I'm at your house without you, but I am too tired to spy, to care about photos from your past, to search for love letters. I'm in your bed waiting for your return, listening to George Noory on Coast to Coast AM. I hear the front door open and shut loudly. You are home. You walk into the room and quickly take off your clothes down to sleeping wear and crawl into the bed.
"Tired?" I ask.
"I'm bushed," you reply.
I spend too much time worrying you’ll die, or I’ll die. I want you to know, if I never get to say goodbye, that you’re my dreams. You’re my future. You’re my family. And a part of me worries I’ll die before I get to say those words. That people won’t know how important you are to me, because we didn’t get there yet. I worry the world won’t know, that you won’t know, that you’re all I’ll ever need. I want that chance to tell you, to show you, what you are to me, my family.
You've had a tough day and wanted to stay home. A friend gave you a ride to a midnight Narcotics Anonymous meeting. Your first in years. I understand completely -- the need not to go alone. I only wish I could have went as well.

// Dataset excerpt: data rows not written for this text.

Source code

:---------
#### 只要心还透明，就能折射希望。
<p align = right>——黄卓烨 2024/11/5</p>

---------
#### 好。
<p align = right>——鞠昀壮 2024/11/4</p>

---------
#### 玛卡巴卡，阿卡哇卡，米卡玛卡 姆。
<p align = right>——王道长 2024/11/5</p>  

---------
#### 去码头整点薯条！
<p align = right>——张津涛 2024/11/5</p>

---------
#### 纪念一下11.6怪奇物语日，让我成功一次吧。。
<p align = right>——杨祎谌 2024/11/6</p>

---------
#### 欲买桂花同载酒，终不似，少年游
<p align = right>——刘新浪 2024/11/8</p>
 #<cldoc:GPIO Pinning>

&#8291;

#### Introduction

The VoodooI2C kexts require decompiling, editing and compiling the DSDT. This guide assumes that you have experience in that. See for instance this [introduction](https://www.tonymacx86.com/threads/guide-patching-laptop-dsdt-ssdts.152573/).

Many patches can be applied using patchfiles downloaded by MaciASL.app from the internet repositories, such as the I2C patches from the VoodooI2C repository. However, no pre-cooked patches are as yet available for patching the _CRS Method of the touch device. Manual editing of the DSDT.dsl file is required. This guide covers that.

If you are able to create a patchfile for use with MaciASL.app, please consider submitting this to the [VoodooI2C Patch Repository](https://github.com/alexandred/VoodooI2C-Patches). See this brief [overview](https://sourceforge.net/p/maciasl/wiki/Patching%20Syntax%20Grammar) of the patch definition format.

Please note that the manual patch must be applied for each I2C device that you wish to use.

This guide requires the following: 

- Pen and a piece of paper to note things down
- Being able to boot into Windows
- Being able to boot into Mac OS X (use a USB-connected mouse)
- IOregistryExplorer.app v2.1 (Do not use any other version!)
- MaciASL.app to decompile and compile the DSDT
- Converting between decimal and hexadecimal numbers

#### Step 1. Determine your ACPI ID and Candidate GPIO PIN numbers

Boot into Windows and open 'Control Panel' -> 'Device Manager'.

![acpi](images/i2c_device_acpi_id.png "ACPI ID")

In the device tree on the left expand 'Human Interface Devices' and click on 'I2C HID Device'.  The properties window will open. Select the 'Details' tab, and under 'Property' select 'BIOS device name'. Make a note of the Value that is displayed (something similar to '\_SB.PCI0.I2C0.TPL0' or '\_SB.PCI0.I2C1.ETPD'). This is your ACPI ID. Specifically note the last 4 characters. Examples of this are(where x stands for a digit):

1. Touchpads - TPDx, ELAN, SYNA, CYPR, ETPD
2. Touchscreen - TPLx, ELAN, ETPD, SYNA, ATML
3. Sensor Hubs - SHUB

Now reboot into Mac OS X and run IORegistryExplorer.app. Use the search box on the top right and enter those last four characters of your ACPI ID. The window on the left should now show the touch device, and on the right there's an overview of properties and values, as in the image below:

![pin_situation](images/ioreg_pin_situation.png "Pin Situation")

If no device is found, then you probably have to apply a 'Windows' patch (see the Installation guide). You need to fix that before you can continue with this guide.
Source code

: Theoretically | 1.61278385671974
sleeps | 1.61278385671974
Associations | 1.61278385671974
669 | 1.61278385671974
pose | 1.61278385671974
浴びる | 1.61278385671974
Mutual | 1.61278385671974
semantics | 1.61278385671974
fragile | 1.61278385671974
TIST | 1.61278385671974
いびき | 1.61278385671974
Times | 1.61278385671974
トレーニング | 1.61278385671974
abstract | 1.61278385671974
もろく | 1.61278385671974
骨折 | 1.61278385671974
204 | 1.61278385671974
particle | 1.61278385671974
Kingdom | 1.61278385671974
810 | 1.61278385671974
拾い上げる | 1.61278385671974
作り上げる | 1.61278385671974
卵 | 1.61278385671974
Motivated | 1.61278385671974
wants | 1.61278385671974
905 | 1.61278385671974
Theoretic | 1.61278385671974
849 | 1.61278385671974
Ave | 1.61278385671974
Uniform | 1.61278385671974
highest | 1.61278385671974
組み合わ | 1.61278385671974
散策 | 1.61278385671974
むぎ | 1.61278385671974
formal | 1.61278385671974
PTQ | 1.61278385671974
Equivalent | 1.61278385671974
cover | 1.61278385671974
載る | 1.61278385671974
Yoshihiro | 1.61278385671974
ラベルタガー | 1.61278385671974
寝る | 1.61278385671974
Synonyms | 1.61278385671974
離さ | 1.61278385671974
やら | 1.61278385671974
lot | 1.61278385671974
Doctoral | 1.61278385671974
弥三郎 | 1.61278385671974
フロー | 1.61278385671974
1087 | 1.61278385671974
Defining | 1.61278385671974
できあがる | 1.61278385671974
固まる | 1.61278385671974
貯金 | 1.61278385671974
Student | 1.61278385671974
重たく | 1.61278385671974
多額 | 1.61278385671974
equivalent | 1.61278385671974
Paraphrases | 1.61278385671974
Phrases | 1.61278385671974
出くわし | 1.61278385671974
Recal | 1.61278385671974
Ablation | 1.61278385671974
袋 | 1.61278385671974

"Your daughter called," I say as we curl up in the bed.
"No problems," you reply. "Tell me in the morning."
Everything feels okay that we are together -- two souls in the bed. You say goodnight as you turn off the lamp. I go to sleep to the sounds of you breathing. Comfort. "It's going to be okay," echoes throughout my busy mind as I drift off into slumber land. I am here with my family and it is going to be okay.